__TO DO__.
Please find all lines in the data that hold the string "trai" and copy them.

START DATA RECORDS

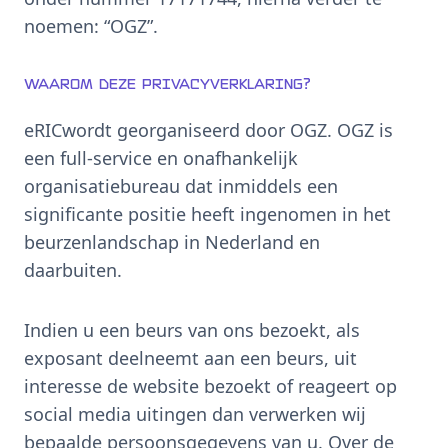
noemen: “OGZ”.
Waarom deze privacyverklaring?
eRICwordt georganiseerd door OGZ. OGZ is
een full-service en onafhankelijk
organisatiebureau dat inmiddels een
significante positie heeft ingenomen in het
beurzenlandschap in Nederland en
daarbuiten.
Indien u een beurs van ons bezoekt, als
exposant deelneemt aan een beurs, uit
interesse de website bezoekt of reageert op
social media uitingen dan verwerken wij
bepaalde persoonsgegevens van u. Over de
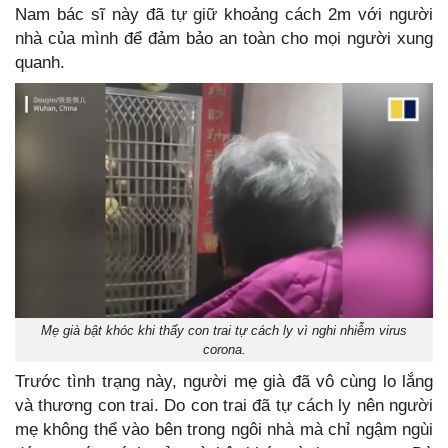
Nam bác sĩ này đã tự giữ khoảng cách 2m với người
nhà của mình để đảm bảo an toàn cho mọi người xung
quanh.
Mẹ già bật khóc khi thấy con trai tự cách ly vì nghi nhiễm virus
corona.
Trước tình trạng này, người mẹ già đã vô cùng lo lắng
và thương con trai. Do con trai đã tự cách ly nên người
mẹ không thể vào bên trong ngôi nhà mà chỉ ngậm ngùi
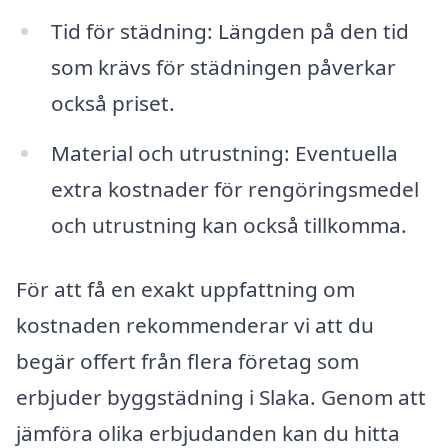
Tid för städning: Längden på den tid
som krävs för städningen påverkar
också priset.
Material och utrustning: Eventuella
extra kostnader för rengöringsmedel
och utrustning kan också tillkomma.
För att få en exakt uppfattning om
kostnaden rekommenderar vi att du
begär offert från flera företag som
erbjuder byggstädning i Slaka. Genom att
jämföra olika erbjudanden kan du hitta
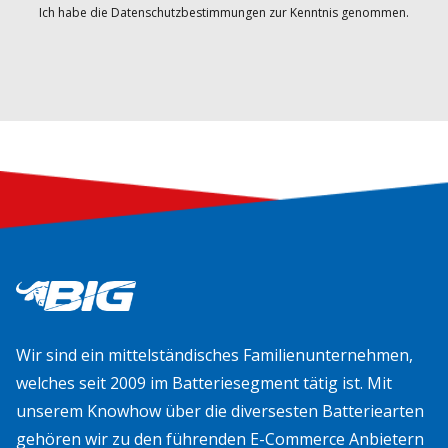
Ich habe die Datenschutzbestimmungen zur Kenntnis genommen.
Wir sind ein mittelständisches Familienunternehmen,
welches seit 2009 im Batteriesegment tätig ist. Mit
unserem Knowhow über die diversesten Batteriearten
gehören wir zu den führenden E-Commerce Anbietern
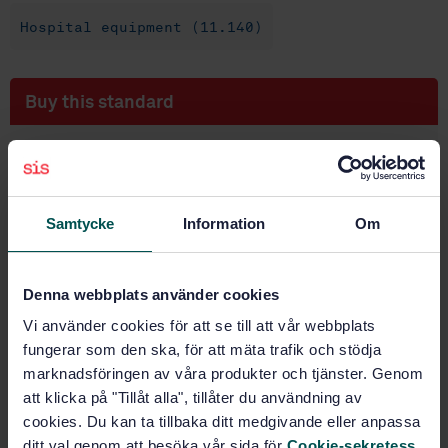
Hospital equipment (11.140)
Buy this standard
STANDARD
SWEDISH STANDARD
· SS-EN IEC 60601-2-35:2021/A1:2024
Medical electrical equipment - Part 2-35: Particular
Samtycke
Information
Om
requirements for the basic safety and essential
performance of heating devices using blankets, pads
and mattresses and intended for heating in medical
use
Denna webbplats använder cookies
Vi använder cookies för att se till att vår webbplats
Subscribe on standards - Read more
fungerar som den ska, för att mäta trafik och stödja
marknadsföringen av våra produkter och tjänster. Genom
Price:
216 SEK
att klicka på "Tillåt alla", tillåter du användning av
Add to cart
cookies. Du kan ta tillbaka ditt medgivande eller anpassa
PDF
ditt val genom att besöka vår sida för
Cookie-sekretess
.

END DATA RECORDS

__SOLUTION FOR THIS PROBLEM__.
Mẹ già bật khóc khi thấy con trai tự cách ly vì nghi nhiễm virus
và thương con trai. Do con trai đã tự cách ly nên người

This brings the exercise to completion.